To do this, we use portable DNA sequencing with USB-powered genome sequencers driven by battery-powered mini-supercomputers and controlled from our mobile phones.

Analysing the genomes of Greenland bacteria with an USB-driven nanopore DNA sequencer and a mini-supercomputer.

Analysing the genomes of Greenland bacteria with an USB-driven nanopore DNA sequencer and a mini-supercomputer. Credit: Melanie Hay

Bridging these technological divides is edging the science towards mapping molecules from the sky, and deep understanding of the connections between life, ice, carbon and climate.

Furthermore, there are truly unexplored areas of the cryosphere that hold vital information about life on ice. So far, studies of life on ice have focused on the summer melt season, but we are venturing into the dark.

It is difficult to imagine how life might survive, deep frozen in the darkness of polar night, but freezing does not totally quench microbial activity in the Arctic.

With the award of a Royal Geographical Society Walters Kundert Arctic fellowship, Arwyn is able to gather data which are challenging earlier assumptions.
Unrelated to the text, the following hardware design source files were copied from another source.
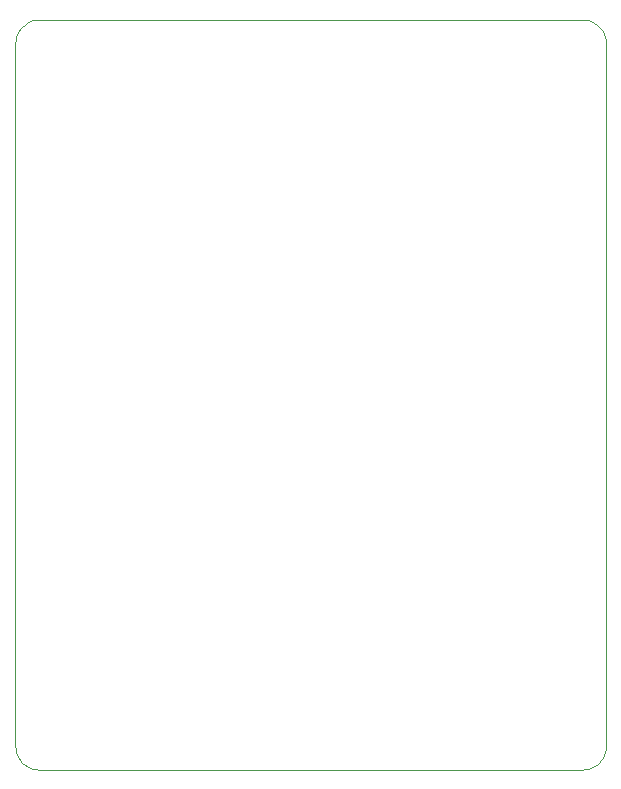
<source format=gm1>
G04*
G04 #@! TF.GenerationSoftware,Altium Limited,Altium Designer,21.9.2 (33)*
G04*
G04 Layer_Color=16711935*
%FSLAX25Y25*%
%MOIN*%
G70*
G04*
G04 #@! TF.SameCoordinates,35660DA9-C4E3-4063-8D90-980638CF2194*
G04*
G04*
G04 #@! TF.FilePolarity,Positive*
G04*
G01*
G75*
%ADD122C,0.00394*%
D122*
X34646Y27559D02*
X34713Y26531D01*
X34914Y25521D01*
X35245Y24546D01*
X35701Y23622D01*
X36273Y22766D01*
X36952Y21991D01*
X37726Y21312D01*
X38583Y20740D01*
X39507Y20284D01*
X40482Y19953D01*
X41492Y19752D01*
X42520Y19685D01*
X223622Y19685D02*
X224650Y19752D01*
X225660Y19953D01*
X226635Y20284D01*
X227559Y20740D01*
X228415Y21312D01*
X229190Y21991D01*
X229869Y22766D01*
X230441Y23622D01*
X230897Y24546D01*
X231228Y25521D01*
X231429Y26531D01*
X231496Y27559D01*
X231496Y261811D02*
X231429Y262839D01*
X231228Y263849D01*
X230897Y264824D01*
X230441Y265748D01*
X229869Y266604D01*
X229190Y267379D01*
X228415Y268058D01*
X227559Y268630D01*
X226635Y269086D01*
X225660Y269417D01*
X224650Y269618D01*
X223622Y269685D01*
X42520D02*
X41492Y269618D01*
X40482Y269417D01*
X39506Y269086D01*
X38583Y268630D01*
X37726Y268058D01*
X36952Y267379D01*
X36273Y266604D01*
X35701Y265748D01*
X35245Y264824D01*
X34914Y263849D01*
X34713Y262839D01*
X34646Y261811D01*
X42520Y19685D02*
X223622Y19685D01*
X231496Y27559D02*
X231496Y261811D01*
X42520Y269685D02*
X223622D01*
X34646Y261811D02*
X34646Y27559D01*
M02*

</source>
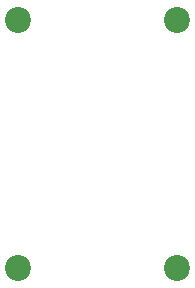
<source format=gbs>
%TF.GenerationSoftware,KiCad,Pcbnew,7.0.9*%
%TF.CreationDate,2024-09-28T05:56:50+08:00*%
%TF.ProjectId,cameraadapt,63616d65-7261-4616-9461-70742e6b6963,rev?*%
%TF.SameCoordinates,Original*%
%TF.FileFunction,Soldermask,Bot*%
%TF.FilePolarity,Negative*%
%FSLAX46Y46*%
G04 Gerber Fmt 4.6, Leading zero omitted, Abs format (unit mm)*
G04 Created by KiCad (PCBNEW 7.0.9) date 2024-09-28 05:56:50*
%MOMM*%
%LPD*%
G01*
G04 APERTURE LIST*
%ADD10C,2.200000*%
G04 APERTURE END LIST*
D10*
%TO.C,H4*%
X6750000Y10500000D03*
%TD*%
%TO.C,H1*%
X-6750000Y10500000D03*
%TD*%
%TO.C,H2*%
X6750000Y-10500000D03*
%TD*%
%TO.C,H3*%
X-6750000Y-10500000D03*
%TD*%
M02*

</source>
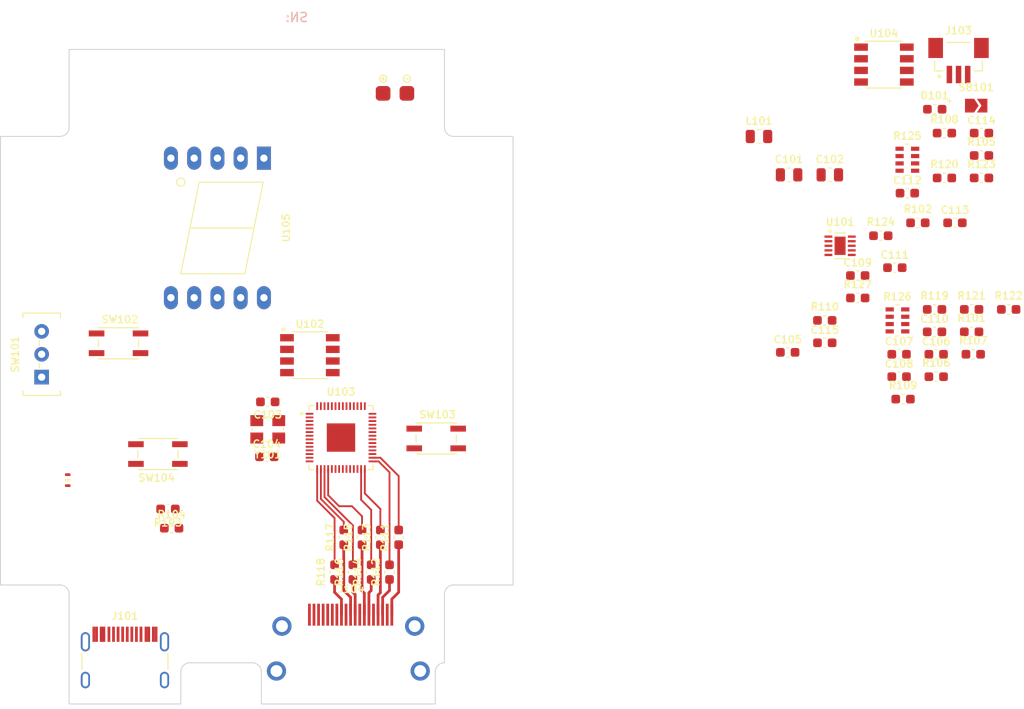
<source format=kicad_pcb>
(kicad_pcb (version 20211014) (generator pcbnew)

  (general
    (thickness 1.6)
  )

  (paper "A4")
  (layers
    (0 "F.Cu" signal)
    (31 "B.Cu" signal)
    (32 "B.Adhes" user "B.Adhesive")
    (33 "F.Adhes" user "F.Adhesive")
    (34 "B.Paste" user)
    (35 "F.Paste" user)
    (36 "B.SilkS" user "B.Silkscreen")
    (37 "F.SilkS" user "F.Silkscreen")
    (38 "B.Mask" user)
    (39 "F.Mask" user)
    (40 "Dwgs.User" user "User.Drawings")
    (41 "Cmts.User" user "User.Comments")
    (42 "Eco1.User" user "User.Eco1")
    (43 "Eco2.User" user "User.Eco2")
    (44 "Edge.Cuts" user)
    (45 "Margin" user)
    (46 "B.CrtYd" user "B.Courtyard")
    (47 "F.CrtYd" user "F.Courtyard")
    (48 "B.Fab" user)
    (49 "F.Fab" user)
    (50 "User.1" user)
    (51 "User.2" user)
    (52 "User.3" user)
    (53 "User.4" user)
    (54 "User.5" user)
    (55 "User.6" user)
    (56 "User.7" user)
    (57 "User.8" user)
    (58 "User.9" user)
  )

  (setup
    (stackup
      (layer "F.SilkS" (type "Top Silk Screen"))
      (layer "F.Paste" (type "Top Solder Paste"))
      (layer "F.Mask" (type "Top Solder Mask") (thickness 0.01))
      (layer "F.Cu" (type "copper") (thickness 0.035))
      (layer "dielectric 1" (type "core") (thickness 1.51) (material "FR4") (epsilon_r 4.5) (loss_tangent 0.02))
      (layer "B.Cu" (type "copper") (thickness 0.035))
      (layer "B.Mask" (type "Bottom Solder Mask") (thickness 0.01))
      (layer "B.Paste" (type "Bottom Solder Paste"))
      (layer "B.SilkS" (type "Bottom Silk Screen"))
      (copper_finish "None")
      (dielectric_constraints no)
    )
    (pad_to_mask_clearance 0)
    (aux_axis_origin 50 50)
    (grid_origin 50 50)
    (pcbplotparams
      (layerselection 0x00010fc_ffffffff)
      (disableapertmacros false)
      (usegerberextensions false)
      (usegerberattributes true)
      (usegerberadvancedattributes true)
      (creategerberjobfile true)
      (svguseinch false)
      (svgprecision 6)
      (excludeedgelayer true)
      (plotframeref false)
      (viasonmask false)
      (mode 1)
      (useauxorigin false)
      (hpglpennumber 1)
      (hpglpenspeed 20)
      (hpglpendiameter 15.000000)
      (dxfpolygonmode true)
      (dxfimperialunits true)
      (dxfusepcbnewfont true)
      (psnegative false)
      (psa4output false)
      (plotreference true)
      (plotvalue true)
      (plotinvisibletext false)
      (sketchpadsonfab false)
      (subtractmaskfromsilk false)
      (outputformat 1)
      (mirror false)
      (drillshape 1)
      (scaleselection 1)
      (outputdirectory "")
    )
  )

  (net 0 "")
  (net 1 "VCC")
  (net 2 "GND")
  (net 3 "+3V3")
  (net 4 "/XIN")
  (net 5 "Net-(C104-Pad1)")
  (net 6 "+1V1")
  (net 7 "/ADC_AVDD")
  (net 8 "Net-(D101-Pad2)")
  (net 9 "+5VA")
  (net 10 "Net-(J101-PadA5)")
  (net 11 "Net-(J101-PadA6)")
  (net 12 "Net-(J101-PadA7)")
  (net 13 "unconnected-(J101-PadA8)")
  (net 14 "Net-(J101-PadB5)")
  (net 15 "unconnected-(J101-PadB8)")
  (net 16 "+BATT")
  (net 17 "/SWCLK")
  (net 18 "/SWDIO")
  (net 19 "Net-(J104-Pad1)")
  (net 20 "Net-(J104-Pad3)")
  (net 21 "Net-(J104-Pad4)")
  (net 22 "Net-(J104-Pad6)")
  (net 23 "Net-(J104-Pad7)")
  (net 24 "Net-(J104-Pad9)")
  (net 25 "Net-(J104-Pad10)")
  (net 26 "Net-(J104-Pad12)")
  (net 27 "unconnected-(J104-Pad13)")
  (net 28 "unconnected-(J104-Pad14)")
  (net 29 "Net-(J104-Pad15)")
  (net 30 "Net-(J104-Pad16)")
  (net 31 "Net-(J104-Pad18)")
  (net 32 "Net-(J104-Pad19)")
  (net 33 "Net-(L101-Pad1)")
  (net 34 "Net-(L101-Pad2)")
  (net 35 "/USB_DM")
  (net 36 "/USB_DP")
  (net 37 "/XOUT")
  (net 38 "Net-(R107-Pad1)")
  (net 39 "/QSPI_SS")
  (net 40 "Net-(R108-Pad1)")
  (net 41 "/RUN")
  (net 42 "/ADC_VREF")
  (net 43 "/DVI_D2+")
  (net 44 "/DVI_D2-")
  (net 45 "/DVI_D1+")
  (net 46 "/DVI_D1-")
  (net 47 "/DVI_D0+")
  (net 48 "/DVI_D0-")
  (net 49 "/DVI_CK+")
  (net 50 "/DVI_CK-")
  (net 51 "/DVI_SDA")
  (net 52 "/DVI_SCL")
  (net 53 "/DVI_HPD")
  (net 54 "/GPIO9")
  (net 55 "/GPIO8")
  (net 56 "/GPIO7")
  (net 57 "/GPIO6")
  (net 58 "/SEG_A")
  (net 59 "/SEG_B")
  (net 60 "/SEG_DP")
  (net 61 "/SEG_C")
  (net 62 "/GPIO5")
  (net 63 "/GPIO4")
  (net 64 "/GPIO3")
  (net 65 "/GPIO2")
  (net 66 "/SEG_D")
  (net 67 "/SEG_E")
  (net 68 "/SEG_G")
  (net 69 "/SEG_F")
  (net 70 "/GPIO25")
  (net 71 "/GPIO10")
  (net 72 "/QSPI_SD1")
  (net 73 "/QSPI_SD2")
  (net 74 "/QSPI_SD0")
  (net 75 "/QSPI_SCLK")
  (net 76 "/QSPI_SD3")
  (net 77 "unconnected-(U103-Pad2)")
  (net 78 "unconnected-(U103-Pad3)")
  (net 79 "unconnected-(U103-Pad34)")
  (net 80 "unconnected-(U103-Pad35)")
  (net 81 "unconnected-(U103-Pad36)")
  (net 82 "unconnected-(U103-Pad38)")
  (net 83 "unconnected-(U103-Pad39)")
  (net 84 "unconnected-(U103-Pad40)")
  (net 85 "unconnected-(U103-Pad41)")

  (footprint "00_custom_lib:R_1608m" (layer "F.Cu") (at 68.7 102.3))

  (footprint "00_custom_lib:jumper_2pole_solder" (layer "F.Cu") (at 156.59 56.14))

  (footprint "00_custom_lib:SKRPABE010_hand" (layer "F.Cu") (at 62.9 82.1))

  (footprint "00_custom_lib:5077CR-16SMC2-BK-TR_hand" (layer "F.Cu") (at 63.6 118.8875))

  (footprint "00_custom_lib:R_1608m" (layer "F.Cu") (at 91.5 103.3 90))

  (footprint "00_custom_lib:C_1608m" (layer "F.Cu") (at 147.7 73.84))

  (footprint "00_custom_lib:C_1608m" (layer "F.Cu") (at 136 83.09))

  (footprint "00_custom_lib:R_1608m" (layer "F.Cu") (at 87.5 103.3 90))

  (footprint "00_custom_lib:R_1608m" (layer "F.Cu") (at 152.22 85.75))

  (footprint "00_custom_lib:OSL10564-IB" (layer "F.Cu") (at 78.78 61.88 -90))

  (footprint "00_custom_lib:R_1608m" (layer "F.Cu") (at 93.5 103.3 90))

  (footprint "00_custom_lib:C_1608m" (layer "F.Cu") (at 149.07 65.7))

  (footprint "00_custom_lib:R_1608m" (layer "F.Cu") (at 150.22 68.94))

  (footprint "00_custom_lib:C_1608m" (layer "F.Cu") (at 148.17 83.3))

  (footprint "00_custom_lib:R_1608m" (layer "F.Cu") (at 68.3 100.2 180))

  (footprint "00_custom_lib:SS12D01G4" (layer "F.Cu") (at 54.5 83.3 90))

  (footprint "00_custom_lib:R_1608m" (layer "F.Cu") (at 157.17 61.59))

  (footprint "00_custom_lib:R_1608m" (layer "F.Cu") (at 143.65 77.15))

  (footprint "00_custom_lib:R_1608m" (layer "F.Cu") (at 153.12 59.14))

  (footprint "00_custom_lib:PCA9306D" (layer "F.Cu") (at 146.51 51.655))

  (footprint "00_custom_lib:C_1608m" (layer "F.Cu") (at 154.27 68.94))

  (footprint "00_custom_lib:R_1608m" (layer "F.Cu") (at 92.5 107.1 90))

  (footprint "00_custom_lib:742C083101JP" (layer "F.Cu") (at 149.07 62.05))

  (footprint "00_custom_lib:R_1608m" (layer "F.Cu") (at 156.27 83.3))

  (footprint "00_custom_lib:R_1608m" (layer "F.Cu") (at 89.5 103.3 90))

  (footprint "00_custom_lib:C_1608m" (layer "F.Cu") (at 157.17 59.14))

  (footprint "00_custom_lib:R_1608m" (layer "F.Cu") (at 160.14 78.4))

  (footprint "00_custom_lib:BM03B-SRSS-TB(LF)(SN)_hand" (layer "F.Cu") (at 154.66 51.24))

  (footprint "00_custom_lib:C_1608m" (layer "F.Cu") (at 143.65 74.7))

  (footprint "00_custom_lib:R_1608m" (layer "F.Cu") (at 140.05 79.6))

  (footprint "00_custom_lib:RT6150B-33GQW" (layer "F.Cu") (at 141.72 71.45))

  (footprint "00_custom_lib:battery_wire_pad" (layer "F.Cu") (at 93.1 54.8))

  (footprint "00_custom_lib:R_1608m" (layer "F.Cu") (at 146.17 70.35))

  (footprint "00_custom_lib:SKRPABE010_hand" (layer "F.Cu") (at 97.6 92.5))

  (footprint "00_custom_lib:C_1608m" (layer "F.Cu") (at 79.2 88.5 180))

  (footprint "00_custom_lib:R_1608m" (layer "F.Cu") (at 88.5 107.1 90))

  (footprint "00_custom_lib:RP2040" (layer "F.Cu") (at 87.2 92.4))

  (footprint "00_custom_lib:SKRPABE010_hand" (layer "F.Cu") (at 67.2 94.2 180))

  (footprint "00_custom_lib:C_1608m" (layer "F.Cu") (at 152.22 83.3))

  (footprint "00_custom_lib:SML-E12P8WT86" (layer "F.Cu") (at 152.06 56.535))

  (footprint "00_custom_lib:10029449-111RLF_hand" (layer "F.Cu") (at 88 111.05))

  (footprint "00_custom_lib:MountingHole_3.2mm_M3" (layer "F.Cu") (at 102 64 180))

  (footprint "00_custom_lib:C_1608m" (layer "F.Cu") (at 79.1 94.5))

  (footprint "00_custom_lib:R_1608m" (layer "F.Cu") (at 156.09 80.85))

  (footprint "00_custom_lib:R_1608m" (layer "F.Cu") (at 90.5 107.1 90))

  (footprint "00_custom_lib:MountingHole_3.2mm_M3" (layer "F.Cu") (at 54 104 180))

  (footprint "00_custom_lib:C_1608m" (layer "F.Cu") (at 152.04 80.85))

  (footprint "00_custom_lib:C_1608m" (layer "F.Cu") (at 140.05 82.05))

  (footprint "00_custom_lib:R_1608m" (layer "F.Cu") (at 86.5 107.1 90))

  (footprint "00_custom_lib:chofutech_logo_6.6mm" (layer "F.Cu") (at 54.8 95.1 180))

  (footprint "00_custom_lib:R_1608m" (layer "F.Cu") (at 153.12 64.04))

  (footprint "00_custom_lib:R_1608m" (layer "F.Cu")
    (tedit 649EFE73) (tstamp cce3caaa-fd98-49e4-a52e-60dac7d33155)
    (at 157.17 64.04)
    (descr "resistor SMT, 1608metric, 0603imperial")
    (tags "r resistor smt")
    (property "Param" "27k")
    (property "Sheetfile" "battery_powered.kicad_sch")
    (property "Sheetname" "")
    (path "/390074e6-a252-4d69-b4a6-b633c62f5246")
    (attr smd)
    (fp_text reference "R123" (at 0 -1.5) (layer "F.SilkS")
      (effects (font (size 0.8 0.8) (thickness 0.15)))
      (tstamp 0c343613-1a9a-4f59-b6fe-f11961bcde6b)
    )
    (fp_text value "R_1608m" (at 0 1) (layer "F.Fab")
      (effects (font (size 0.3 0.3) (thickness 0.05)))
      (tstamp 9b2e5692-8b9d-4fe1-9341-1864618c3f30)
    )
    (fp_text user "${REFERENCE}" (at 0 0) (layer "F.Fab")
      (effects (font (size 0.3 0.3) (thickness 0.05)))
      (tstamp 0587deb1-c1cb-4af8-ad43-18f07b9a967d)
    )
    (fp_line (start -0.1 -0.51) (end 0.1 -0.51) (layer "F.SilkS") (width 0.15) (tstamp d9ef280b-cc3f-4088-9931-4d91ad441d4b))
    (fp_line (start -0.1 0.51) (end 0.1 0.51) (layer "F.SilkS") (width 0.15) (tstamp e88d9c1d-9e3c-428d-a9a0-3b2accde31c5))
    (fp_line (start 1.5 -0.7) (end 1.5 0.7) (layer "F.CrtYd") (width 0.05) (tstamp 12d4c9a3-76a9-4ce8-82c0-9fa11e7c438f))
    (fp_line (start -1.5 0.7) (end -1.5 -0.7) (layer "F.CrtYd") (width 0.05) (tstamp 7b4a3211-de49-4048-91c8-e31e0d8fe95b))
    (fp_line (start -1.5 -0.7) (end 1.5 -0.7) (layer "F.CrtYd") (width 0.05) (tstamp e89db0e5-ca6b-4324-91d8-b36fec8c62bf))
    (fp_line (start 1.5 0.7) (end -1.5 0.7) (layer "F.CrtYd") (width 0.05) (tstamp ea0e6b57-a1ee-436e-89fb-73e3cbcc973d))
    (fp_line (start 0.8 0.4) (end -0.8 0.4) (layer "F.Fab") (width 0.1) (tstamp 7761f7d3-b66d-4766-b0de-7f5f5e9400fd))
    (fp_line (start 0.8 -0.4) (end 0.8 0.4) (layer "F.Fab") (width 0.1) (tstamp 8142f156-7d29-4d77-a921-76d4100403d6))
    (fp_line (start -0.8 -0.4) (end 0.8 -0.4) (layer "F.Fab") (width 0.1) (tstamp d282f7f8-37cf-40ef-b763-f2b1b8e3f595))
    (fp_line (start -0.8 0.4) (end -0.8 -0.4) (layer "F.Fab") (width 0.1) (tstamp f845dc68-0d69-4aac-92d4-2eeb2b1a45e9))
    (pad "1" smd roundrect (at -0.8 0) (size 0.95 0.95) (layers "F.Cu" "F.Paste" "F.Mask") (roundrect_rratio 0.25)
      (net 32 "Net-(J104-Pad19)") (pintype "passive") (tstamp b83dc78e-007e-4295-b590-d3c08d080cdf))
    (pad "2" smd roundrect (at 0.8 0) (size 0.95 0.95) (layers "F.Cu" "F.Paste" "F.Mask") (roundrect_rrati
... [49436 chars truncated]
</source>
Working in 24-hour darkness on Arctic islands where polar bears outnumber humans, we have sampled microbial habitats in the depths of Svalbard’s winter. Ironically, during sampling in December 2017 the temperatures experienced by the microbes and the scientists in the High Arctic were warmer than those in the UK.

The increased frequency, intensity and duration of episodic above-zero temperatures in the High Arctic winter raise the prospect of a “bleakest midwinter” for delicate glacial ecosystems. Understanding the seasonality of glacial carbon cycling is therefore urgent.

Deep-frozen glacial carbon excavated from beneath snow in the "light winter" of Svalbard as part of the Royal Geographic Society Walters Kundert project. Credit: A Edwards

Deep-frozen glacial carbon excavated from beneath snow in the “light winter” of Svalbard as part of the Royal Geographic Society Walters Kundert project. Credit: A Edwards

Conserving the cryosphere

And it is in this work at the frontiers of science, technology and exploration that we are discovering that weighing the “good” of carbon sequestration against “the bad” of ice darkening is an oversimplification.

Glacier surfaces are home to hundreds, if not thousands of microbial species. Many of these are poorly known to science. Some may prove useful for discovering new antibiotics or low-energy technologies.

Carbon and nutrient cycling by glacial microbes helps deliver resources to support soil development in the lands released by glacial retreat, or the productive coastal waters fed by glacial melt.

Integrating the ecology of glaciers within the Earth system is therefore providing new insights to present, past and the future of life on Earth. Re-evaluating glaciers as ecosystems should provide additional impetus to their conservation – since otherwise we risk discovering their life only as we watch them die.